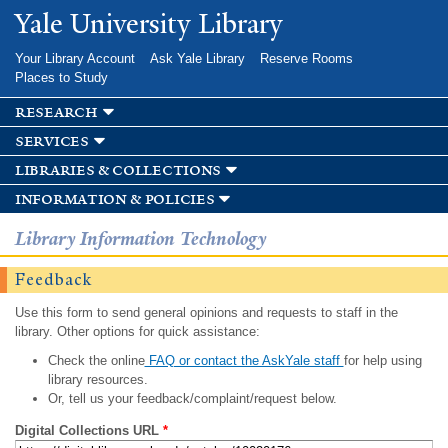
Skip to
Yale University Library
main
content
Your Library Account
Ask Yale Library
Reserve Rooms
Places to Study
research
services
libraries & collections
information & policies
Library Information Technology
Feedback
Use this form to send general opinions and requests to staff in the
library. Other options for quick assistance:
Check the online
FAQ or contact the AskYale staff
for help using
library resources.
Or, tell us your feedback/complaint/request below.
Digital Collections URL
*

● ● ● ● ● ● ●

__REQUIREMENT__
Look through the entries above and find each line where the word "staff" occurs; copy those lines.

__SOLUTION TO THIS EXERCISE__
Use this form to send general opinions and requests to staff in the
FAQ or contact the AskYale staff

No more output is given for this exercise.